(Work order):
Your response must be made up of each line in the data below that contains the string "shows".

[Saved entries]
-----

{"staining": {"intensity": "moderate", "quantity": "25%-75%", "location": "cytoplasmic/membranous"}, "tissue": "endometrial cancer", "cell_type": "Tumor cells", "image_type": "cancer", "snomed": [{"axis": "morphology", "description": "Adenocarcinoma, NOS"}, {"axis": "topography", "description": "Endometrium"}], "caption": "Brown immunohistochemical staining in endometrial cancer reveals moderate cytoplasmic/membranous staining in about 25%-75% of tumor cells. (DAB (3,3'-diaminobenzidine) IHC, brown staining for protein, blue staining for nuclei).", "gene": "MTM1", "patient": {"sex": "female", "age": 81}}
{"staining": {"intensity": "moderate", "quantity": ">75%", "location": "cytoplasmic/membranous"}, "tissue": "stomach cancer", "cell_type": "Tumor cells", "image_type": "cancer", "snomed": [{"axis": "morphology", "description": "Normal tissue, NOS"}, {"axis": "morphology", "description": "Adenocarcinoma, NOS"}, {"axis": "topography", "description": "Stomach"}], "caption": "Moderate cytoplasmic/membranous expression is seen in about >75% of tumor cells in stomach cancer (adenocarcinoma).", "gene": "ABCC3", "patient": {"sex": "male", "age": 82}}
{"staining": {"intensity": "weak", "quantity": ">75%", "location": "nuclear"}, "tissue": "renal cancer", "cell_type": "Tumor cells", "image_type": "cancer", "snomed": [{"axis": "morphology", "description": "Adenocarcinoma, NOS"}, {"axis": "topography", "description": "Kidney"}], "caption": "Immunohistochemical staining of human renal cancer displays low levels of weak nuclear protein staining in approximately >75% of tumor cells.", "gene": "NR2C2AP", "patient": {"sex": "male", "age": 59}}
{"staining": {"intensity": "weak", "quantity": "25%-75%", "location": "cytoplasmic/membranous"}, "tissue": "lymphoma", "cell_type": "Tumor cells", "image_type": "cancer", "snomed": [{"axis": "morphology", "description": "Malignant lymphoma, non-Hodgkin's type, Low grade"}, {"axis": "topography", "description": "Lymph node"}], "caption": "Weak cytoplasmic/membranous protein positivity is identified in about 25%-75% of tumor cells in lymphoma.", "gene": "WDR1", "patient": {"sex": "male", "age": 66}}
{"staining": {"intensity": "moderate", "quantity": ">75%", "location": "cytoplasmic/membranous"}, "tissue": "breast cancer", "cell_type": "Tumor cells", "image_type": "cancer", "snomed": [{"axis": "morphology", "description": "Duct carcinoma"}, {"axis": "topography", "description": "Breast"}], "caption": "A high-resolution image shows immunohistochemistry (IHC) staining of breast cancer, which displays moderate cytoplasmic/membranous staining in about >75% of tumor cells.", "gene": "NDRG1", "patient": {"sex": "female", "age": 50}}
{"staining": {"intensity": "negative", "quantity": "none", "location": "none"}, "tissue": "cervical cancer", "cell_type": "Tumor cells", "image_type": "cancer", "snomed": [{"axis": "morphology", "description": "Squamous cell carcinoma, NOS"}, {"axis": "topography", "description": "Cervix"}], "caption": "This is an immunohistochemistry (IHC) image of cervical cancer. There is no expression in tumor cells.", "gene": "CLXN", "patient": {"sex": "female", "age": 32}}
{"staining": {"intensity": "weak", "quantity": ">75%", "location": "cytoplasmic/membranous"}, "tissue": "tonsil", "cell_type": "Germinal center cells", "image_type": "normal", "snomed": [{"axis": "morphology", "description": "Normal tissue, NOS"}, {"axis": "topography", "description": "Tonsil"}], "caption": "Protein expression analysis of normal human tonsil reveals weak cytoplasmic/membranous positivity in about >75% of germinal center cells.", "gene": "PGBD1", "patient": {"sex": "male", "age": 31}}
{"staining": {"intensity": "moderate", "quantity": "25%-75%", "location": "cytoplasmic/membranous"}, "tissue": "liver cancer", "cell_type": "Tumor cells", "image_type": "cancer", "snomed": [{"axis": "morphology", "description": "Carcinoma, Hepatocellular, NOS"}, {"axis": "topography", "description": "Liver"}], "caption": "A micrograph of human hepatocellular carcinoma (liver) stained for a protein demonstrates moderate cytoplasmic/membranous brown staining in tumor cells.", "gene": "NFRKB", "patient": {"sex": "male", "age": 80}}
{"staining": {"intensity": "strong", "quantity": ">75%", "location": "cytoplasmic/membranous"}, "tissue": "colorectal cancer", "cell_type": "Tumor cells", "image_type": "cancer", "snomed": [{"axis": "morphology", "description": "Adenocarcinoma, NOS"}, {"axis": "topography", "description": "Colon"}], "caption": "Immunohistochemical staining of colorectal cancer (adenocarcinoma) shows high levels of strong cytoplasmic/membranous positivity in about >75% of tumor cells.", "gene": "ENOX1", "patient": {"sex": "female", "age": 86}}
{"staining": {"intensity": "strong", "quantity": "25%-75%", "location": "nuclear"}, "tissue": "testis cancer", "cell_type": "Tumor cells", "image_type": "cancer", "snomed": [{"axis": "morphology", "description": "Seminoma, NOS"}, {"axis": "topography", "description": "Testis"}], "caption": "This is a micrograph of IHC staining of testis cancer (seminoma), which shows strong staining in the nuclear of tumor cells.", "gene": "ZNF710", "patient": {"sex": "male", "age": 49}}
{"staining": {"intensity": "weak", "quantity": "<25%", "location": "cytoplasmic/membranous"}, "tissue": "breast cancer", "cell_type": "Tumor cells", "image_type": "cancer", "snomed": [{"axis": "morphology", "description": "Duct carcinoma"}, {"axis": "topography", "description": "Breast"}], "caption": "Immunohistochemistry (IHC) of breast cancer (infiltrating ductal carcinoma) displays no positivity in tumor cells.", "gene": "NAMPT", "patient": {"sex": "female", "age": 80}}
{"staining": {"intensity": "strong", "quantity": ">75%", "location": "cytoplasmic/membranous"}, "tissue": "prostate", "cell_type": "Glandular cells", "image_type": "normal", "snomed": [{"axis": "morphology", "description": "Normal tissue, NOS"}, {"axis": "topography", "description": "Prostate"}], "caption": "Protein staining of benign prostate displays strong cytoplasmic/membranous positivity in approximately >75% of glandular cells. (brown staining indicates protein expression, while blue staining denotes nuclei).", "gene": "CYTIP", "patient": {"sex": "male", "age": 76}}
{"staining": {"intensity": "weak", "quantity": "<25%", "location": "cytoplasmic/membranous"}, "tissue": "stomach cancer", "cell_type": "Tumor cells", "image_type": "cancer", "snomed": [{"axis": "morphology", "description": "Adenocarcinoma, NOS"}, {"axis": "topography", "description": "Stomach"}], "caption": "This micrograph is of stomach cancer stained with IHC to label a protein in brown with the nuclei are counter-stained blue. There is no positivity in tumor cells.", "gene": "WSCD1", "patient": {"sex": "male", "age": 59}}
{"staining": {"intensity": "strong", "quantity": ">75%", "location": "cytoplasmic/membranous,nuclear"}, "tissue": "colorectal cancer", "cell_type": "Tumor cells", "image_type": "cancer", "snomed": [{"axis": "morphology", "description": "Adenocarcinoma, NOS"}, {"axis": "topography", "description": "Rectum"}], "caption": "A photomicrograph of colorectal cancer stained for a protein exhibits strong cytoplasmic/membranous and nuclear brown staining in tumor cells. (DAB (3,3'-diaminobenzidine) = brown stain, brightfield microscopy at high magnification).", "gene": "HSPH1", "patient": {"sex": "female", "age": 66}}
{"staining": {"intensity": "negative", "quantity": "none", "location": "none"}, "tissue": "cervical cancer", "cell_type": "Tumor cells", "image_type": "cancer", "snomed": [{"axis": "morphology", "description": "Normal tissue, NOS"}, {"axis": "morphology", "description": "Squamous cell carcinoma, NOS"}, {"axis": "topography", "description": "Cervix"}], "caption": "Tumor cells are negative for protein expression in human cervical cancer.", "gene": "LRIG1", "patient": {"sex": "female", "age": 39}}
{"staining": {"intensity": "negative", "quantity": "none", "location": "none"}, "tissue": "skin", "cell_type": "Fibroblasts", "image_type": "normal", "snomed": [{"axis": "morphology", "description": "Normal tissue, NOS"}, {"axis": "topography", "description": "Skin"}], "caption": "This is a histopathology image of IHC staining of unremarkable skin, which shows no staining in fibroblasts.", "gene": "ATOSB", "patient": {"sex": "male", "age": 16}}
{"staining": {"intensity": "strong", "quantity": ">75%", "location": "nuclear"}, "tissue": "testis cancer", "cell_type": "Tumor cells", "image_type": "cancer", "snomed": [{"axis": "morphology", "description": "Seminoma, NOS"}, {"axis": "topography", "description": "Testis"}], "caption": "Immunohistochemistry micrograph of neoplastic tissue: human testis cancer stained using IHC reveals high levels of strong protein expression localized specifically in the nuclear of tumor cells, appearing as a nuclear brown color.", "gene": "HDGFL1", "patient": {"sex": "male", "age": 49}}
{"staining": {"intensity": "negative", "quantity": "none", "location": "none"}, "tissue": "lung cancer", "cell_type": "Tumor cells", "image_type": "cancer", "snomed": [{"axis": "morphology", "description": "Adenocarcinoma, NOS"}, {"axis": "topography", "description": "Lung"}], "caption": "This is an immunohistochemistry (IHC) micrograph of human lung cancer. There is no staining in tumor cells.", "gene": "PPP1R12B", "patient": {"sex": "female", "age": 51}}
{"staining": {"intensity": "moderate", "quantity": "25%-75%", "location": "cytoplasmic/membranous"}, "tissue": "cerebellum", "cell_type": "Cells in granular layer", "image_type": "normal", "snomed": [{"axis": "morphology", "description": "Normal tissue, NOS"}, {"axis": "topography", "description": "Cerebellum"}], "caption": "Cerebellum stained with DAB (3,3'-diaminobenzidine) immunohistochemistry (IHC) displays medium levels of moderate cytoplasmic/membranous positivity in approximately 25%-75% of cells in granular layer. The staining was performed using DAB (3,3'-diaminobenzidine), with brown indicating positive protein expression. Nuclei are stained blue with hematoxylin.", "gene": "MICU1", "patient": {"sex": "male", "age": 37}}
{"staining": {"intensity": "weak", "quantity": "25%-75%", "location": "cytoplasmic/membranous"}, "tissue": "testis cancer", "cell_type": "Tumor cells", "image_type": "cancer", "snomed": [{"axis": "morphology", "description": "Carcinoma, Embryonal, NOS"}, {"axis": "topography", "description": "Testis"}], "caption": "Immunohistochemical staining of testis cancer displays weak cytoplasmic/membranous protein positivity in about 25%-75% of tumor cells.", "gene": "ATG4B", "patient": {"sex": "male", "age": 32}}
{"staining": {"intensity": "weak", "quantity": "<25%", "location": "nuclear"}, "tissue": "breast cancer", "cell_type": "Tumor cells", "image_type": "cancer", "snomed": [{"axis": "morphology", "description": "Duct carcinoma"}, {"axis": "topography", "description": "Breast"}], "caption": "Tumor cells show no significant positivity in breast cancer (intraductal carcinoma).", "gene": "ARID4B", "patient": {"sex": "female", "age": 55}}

-----

(Your response):
{"staining": {"intensity": "moderate", "quantity": ">75%", "location": "cytoplasmic/membranous"}, "tissue": "breast cancer", "cell_type": "Tumor cells", "image_type": "cancer", "snomed": [{"axis": "morphology", "description": "Duct carcinoma"}, {"axis": "topography", "description": "Breast"}], "caption": "A high-resolution image shows immunohistochemistry (IHC) staining of breast cancer, which displays moderate cytoplasmic/membranous staining in about >75% of tumor cells.", "gene": "NDRG1", "patient": {"sex": "female", "age": 50}}
{"staining": {"intensity": "strong", "quantity": ">75%", "location": "cytoplasmic/membranous"}, "tissue": "colorectal cancer", "cell_type": "Tumor cells", "image_type": "cancer", "snomed": [{"axis": "morphology", "description": "Adenocarcinoma, NOS"}, {"axis": "topography", "description": "Colon"}], "caption": "Immunohistochemical staining of colorectal cancer (adenocarcinoma) shows high levels of strong cytoplasmic/membranous positivity in about >75% of tumor cells.", "gene": "ENOX1", "patient": {"sex": "female", "age": 86}}
{"staining": {"intensity": "strong", "quantity": "25%-75%", "location": "nuclear"}, "tissue": "testis cancer", "cell_type": "Tumor cells", "image_type": "cancer", "snomed": [{"axis": "morphology", "description": "Seminoma, NOS"}, {"axis": "topography", "description": "Testis"}], "caption": "This is a micrograph of IHC staining of testis cancer (seminoma), which shows strong staining in the nuclear of tumor cells.", "gene": "ZNF710", "patient": {"sex": "male", "age": 49}}
{"staining": {"intensity": "negative", "quantity": "none", "location": "none"}, "tissue": "skin", "cell_type": "Fibroblasts", "image_type": "normal", "snomed": [{"axis": "morphology", "description": "Normal tissue, NOS"}, {"axis": "topography", "description": "Skin"}], "caption": "This is a histopathology image of IHC staining of unremarkable skin, which shows no staining in fibroblasts.", "gene": "ATOSB", "patient": {"sex": "male", "age": 16}}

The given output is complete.